Site icon Youth Ki Awaaz

The Terrible State Of Schools In Udaipur That’s Forcing Students To Miss Classes

Udaipur is a district in Rajasthan that has been further divided into 17 blocks. Most of the population of these blocks are tribals, living in rural set-ups. Education is the most pressing need of the hour; it acts as a ray of hope for these underprivileged people living in conditions where three meals a day are difficult to manage.

Sarada block of Udaipur consists of 219 villages, but only 170 schools, out of which just 20 are secondary schools, 40 upper primary, and the rest provide education till class 5.

The Government is trying to bridge the gap by developing plans and schemes which only become poisonous in the long run. One such scheme is the Sarva Shiksha Abhiyaan. Many out of these 170 schools were built under this scheme. What, then, is wrong? Isn’t it great to have these many schools? Sadly, the correct response is ‘no’.

The word school derives from the Greek word ‘skholē’ originally meaning “leisure”. A school is thus a place where you have the leisure to pursue anything. When we think of a school, we have an image of classrooms with benches, blackboards, proper management of students, painted walls, and all kinds of things which help in creating a healthy environment or space for kids that is conducive to learning.

But, most of the kids in Sarada block are forced to study under ceilings leaking rainwater. The school walls cannot even hold chart papers because of the excess moisture in them. The plaster on the walls has started peeling on its own.

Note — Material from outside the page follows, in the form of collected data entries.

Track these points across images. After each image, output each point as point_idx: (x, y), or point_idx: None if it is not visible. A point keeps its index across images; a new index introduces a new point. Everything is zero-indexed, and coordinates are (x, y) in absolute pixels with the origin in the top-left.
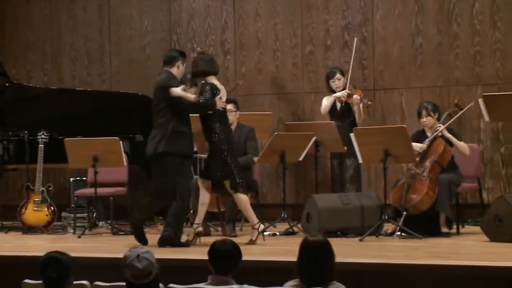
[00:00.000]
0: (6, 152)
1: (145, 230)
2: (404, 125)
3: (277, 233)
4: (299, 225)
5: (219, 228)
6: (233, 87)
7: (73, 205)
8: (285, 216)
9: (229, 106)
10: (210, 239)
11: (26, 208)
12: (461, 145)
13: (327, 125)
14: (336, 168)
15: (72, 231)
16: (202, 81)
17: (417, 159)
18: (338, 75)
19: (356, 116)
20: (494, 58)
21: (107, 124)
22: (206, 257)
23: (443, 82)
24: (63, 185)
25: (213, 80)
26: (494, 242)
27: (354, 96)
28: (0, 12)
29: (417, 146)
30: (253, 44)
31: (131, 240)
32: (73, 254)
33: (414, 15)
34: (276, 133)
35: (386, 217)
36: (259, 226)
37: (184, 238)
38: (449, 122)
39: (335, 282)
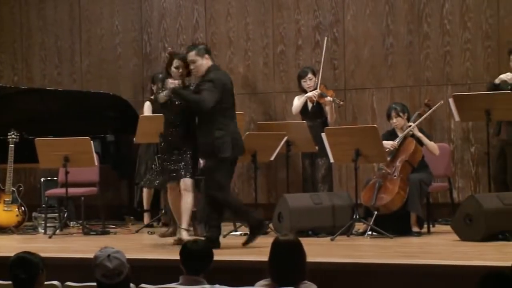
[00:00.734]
0: None
1: (116, 230)
2: (375, 125)
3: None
4: (271, 225)
5: (191, 228)
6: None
7: (43, 205)
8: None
9: None
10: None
11: None
12: (431, 144)
13: (298, 125)
14: (307, 168)
15: (42, 231)
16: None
17: (388, 158)
18: (309, 75)
19: (328, 116)
20: (464, 58)
21: (78, 124)
22: (177, 257)
23: (413, 82)
24: (33, 185)
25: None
26: (465, 241)
27: (327, 98)
28: None
29: (388, 144)
30: (224, 44)
31: (102, 240)
32: (44, 255)
33: (385, 15)
34: (247, 133)
35: (358, 216)
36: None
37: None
38: (419, 121)
39: (306, 281)
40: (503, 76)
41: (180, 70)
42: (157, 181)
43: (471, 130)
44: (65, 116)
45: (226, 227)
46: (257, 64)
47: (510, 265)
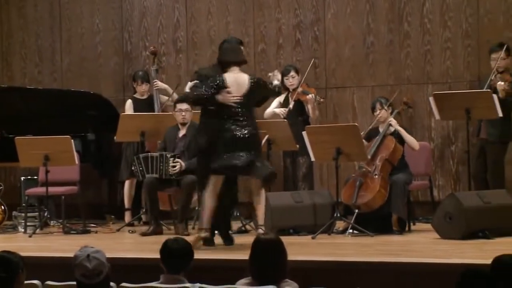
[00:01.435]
0: None
1: (97, 229)
2: (356, 123)
3: (230, 232)
4: (252, 224)
5: (172, 227)
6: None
7: (24, 204)
8: (238, 214)
9: (185, 106)
10: (163, 238)
11: None
12: (411, 139)
13: (279, 123)
14: (288, 166)
15: (23, 230)
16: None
17: (369, 157)
18: (292, 73)
19: (310, 113)
20: (444, 57)
21: (58, 122)
22: (158, 255)
23: (394, 80)
24: (13, 184)
25: (232, 71)
26: (445, 240)
27: (308, 95)
28: None
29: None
30: (205, 42)
31: (82, 239)
32: (24, 254)
33: (366, 14)
34: None
35: (338, 215)
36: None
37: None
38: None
39: (287, 280)
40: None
41: None
42: None
43: (451, 128)
44: (46, 114)
45: None
46: None
47: (489, 263)
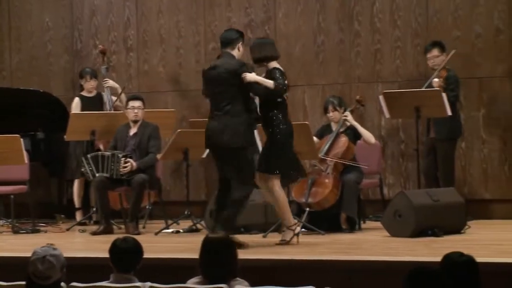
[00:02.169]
0: None
1: (46, 228)
2: (307, 122)
3: (181, 231)
4: (203, 222)
5: (122, 226)
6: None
7: None
8: (189, 213)
9: (138, 103)
10: (113, 237)
11: None
12: (366, 133)
13: None
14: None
15: None
16: (274, 66)
17: (320, 155)
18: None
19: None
20: (394, 56)
21: (7, 121)
22: (108, 255)
23: (344, 79)
24: None
25: (275, 65)
26: (395, 237)
27: None
28: None
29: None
30: (156, 41)
31: (32, 239)
32: None
33: (316, 13)
34: (179, 130)
35: None
36: (295, 227)
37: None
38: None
39: (238, 278)
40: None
41: None
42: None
43: (401, 127)
44: None
45: (158, 225)
46: (188, 61)
47: (438, 260)
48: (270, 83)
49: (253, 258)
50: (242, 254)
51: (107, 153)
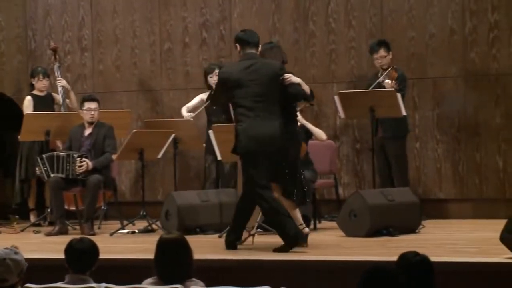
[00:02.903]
0: None
1: (0, 229)
2: None
3: (136, 231)
4: (158, 223)
5: (77, 227)
6: None
7: None
8: (144, 213)
9: (94, 105)
10: (68, 238)
11: None
12: (318, 130)
13: (186, 122)
14: (211, 165)
15: None
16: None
17: None
18: (216, 71)
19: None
20: (349, 56)
21: None
22: (63, 255)
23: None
24: None
25: None
26: (350, 237)
27: None
28: None
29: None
30: (110, 41)
31: None
32: None
33: (271, 13)
34: (134, 130)
35: None
36: (303, 228)
37: None
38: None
39: (193, 278)
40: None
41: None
42: None
43: (356, 127)
44: None
45: (113, 225)
46: (144, 61)
47: (394, 260)
48: (307, 87)
49: (208, 259)
50: (197, 255)
51: (62, 154)
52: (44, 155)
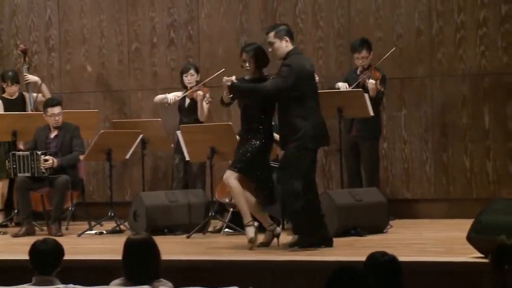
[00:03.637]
0: None
1: None
2: (230, 123)
3: (104, 232)
4: (126, 223)
5: (45, 228)
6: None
7: None
8: (112, 214)
9: (57, 110)
10: (35, 239)
11: None
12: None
13: (153, 123)
14: (179, 165)
15: None
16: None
17: None
18: (192, 71)
19: (199, 112)
20: (317, 56)
21: None
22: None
23: None
24: None
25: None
26: None
27: (198, 92)
28: None
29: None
30: (78, 41)
31: None
32: None
33: (239, 14)
34: (102, 131)
35: (213, 214)
36: (274, 228)
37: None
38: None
39: (161, 279)
40: (340, 85)
41: (247, 64)
42: None
43: None
44: None
45: (81, 226)
46: (111, 61)
47: (362, 259)
48: None
49: (176, 259)
50: (166, 255)
51: (26, 153)
52: (15, 153)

The corridors are also in similar conditions.

The attendance of students drops by 40-50% during the rainy season, because the water is all over the classrooms through the ceilings. We even have to club different classes in one classroom to let the school function on many days, which definitely hampers class-wise learning,” said Kailashchand Ameta, who serves as a teacher in Government Upper Primary School, Bootvas, Sarada.

The schools are made of the same material as most houses in the area, but only very rarely will you see a house’s ceiling leaking. The labourers are also local, and involved in the construction of houses and other buildings alongside the schoolhouse.  The buildings for Panchayat Samitis, Atal Seva Kendras, SDM offices etc are unaffected during rains in this area. Seeing only school buildings be affected by the rainwater is troubling. It hints towards the possibility of large scale corruption happening at the implementation levels of these government schemes. Similarly, when it comes to implementation, the scheme of providing seasonal fruits once in a week to the students in the government schools of Rajasthan is also failing miserably in deprived areas like these.

Kali Meena, a resident of Ambala Village of Sarada who also happens to be a mid-day meal worker, says,“These governments come and go, they keep changing policies, but nobody knows what actually happens with poor people like us. Sometimes, we don’t even have a space to make food for the kids because here we only use firewood and we cannot light the fire because of the raindrops dripping off the ceilings. We still manage. Only we know how.

The villagers are compelled to either keep their kids at home or send them to these schools where they have to form elaborate strategies in order to find a dry place to sit. The communities are not economically well-off enough to send their kids to the fully equipped private schools functioning in the area. “Bachcho ko padhaana to hai hi, ab school nahi bhejein to kya kare? Teacher jaise taise to baitha hi dete hain bachchon ko school mein (We have to educate our kids. Now, what should we do if we can’t send them to school? The teacher makes them sit haphazardly, wherever possible),” said  Keshav Meena from Udpuriya Village. His daughter, Pramila, has just passed class 5. She wants to pursue teaching as a profession in her future.

Consider a student being irregular in the initial three months of an academic year, during the rainy season. How will that kid ever catch up with the pace of studies? No matter how sharp or brilliant, it will be difficult for them to understand the theoretical concepts and lessons due to a lack of continuity.

It is crucial to get down on the field to improve the state of affairs; the bottoms-up approach is exactly what India as a nation needs for development in such realistic scenarios.